Saab 9-3 Convertible 1.8t Linear
Delivered price, standard car (P11D value): £23,710
CO2 emissions (g/km): 206
BIK % of P11D in 2003/04: 25%
Graduated VED rate: £160
Insurance group: 14
Combined mpg: 32.8
CAP Monitor residual value: £10,150/43%
Depreciation (21.82 pence per mile x 60,000): £13,092
Maintenance (2.54 pence per mile x 60,000): £1,524
Fuel (11.64 pence per mile x 60,000): £6,984
Wholelife cost (36.00 pence per mile x 60,000): £21,600
Typical contract hire rate: £466 per month
Three rivals to consider
WE are comparing entry-level convertibles and despite a few discrepancies with engine sizes and power, it is the Saab which is the cheapest entry to open-top motoring in this contest. The 9-3 is the only car to fall below the £24,000 P11d threshold, costing £23,710. The Audi is the second cheapest but costs £600 more than the Saab, with the Volvo in third place on £24,680. The BMW is by far the most expensive, costing £25,670 – nearly £2,000 more than the Saab.
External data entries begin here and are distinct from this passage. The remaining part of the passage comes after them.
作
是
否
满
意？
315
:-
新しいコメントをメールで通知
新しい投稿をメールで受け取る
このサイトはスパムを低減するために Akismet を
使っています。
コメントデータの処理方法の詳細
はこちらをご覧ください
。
A clear win for the Saab in servicing, maintenance and repair (SMR) costs. Over a typical three-year/60,000 mile lease contract, the 9-3 will cost £1,524 in SMR costs, compared to £1,920 for the Audi, £2,148 for the Volvo and £2,598 for the BMW. Although the gap between top and bottom of this table may only by about two pence per mile, when the figures are worked out it reveals the BMW will cost £1,074 more than the Saab.
WITH its clever Valvetronic system ensuring the engine runs at its most efficient all of the time, it is no surprise the BMW wins the fuel costs sector. With a combined economy figure of 36.7mpg, the 318 Ci is streets ahead of its rivals here and over three years/60,000 miles it will cost £6,240 in fuel, assuming the driver meets the car's claimed economy figure. The Audi will cost £6,900 and the Saab is fractionally behind at £6,984. The Volvo is clearly last, costing £7,872 in fuel over the same period.
A CLEAR win for the Saab in running cost terms. With the lowest front-end price and the best performance in the all-important depreciation sector, it seals a close victory over the Audi. The A4 Cabriolet is close behind, being the runner-up in every sector. The BMW is third – a high front-end price cancelling out its top spot in fuel cost terms. The ageing Volvo brings up the rear, costing nearly six pence per mile more than the Saab. A poor residual value performance seals its fate.
Emissions and BIK tax rates
LOW fuel consumption means low carbon dioxide emissions, so the BMW's efficient Valvetronic engine comes up trumps. It emits 187g/km of CO2, placing it in the 21% benefit-in-kind tax band. This equates to a bill of £180 a month for a 40% tax-payer. The Saab is four tax bands higher but its lower P11d price helps to soften the blow – it will cost the same tax-payer £198 a month. The Audi will cost £195 a month but the Volvo is well adrift and will cost £247 a month.
THE person choosing this type of vehicle will be concerned with image above all else, so wholelife costs are not the be-all and end-all. The Saab, BMW and Audi are evenly matched in running cost terms so in the end it comes down to pose factor and driving enjoyment. For me the Audi wins – it's not as good to drive as the BMW but its sleek looks more than make up for that.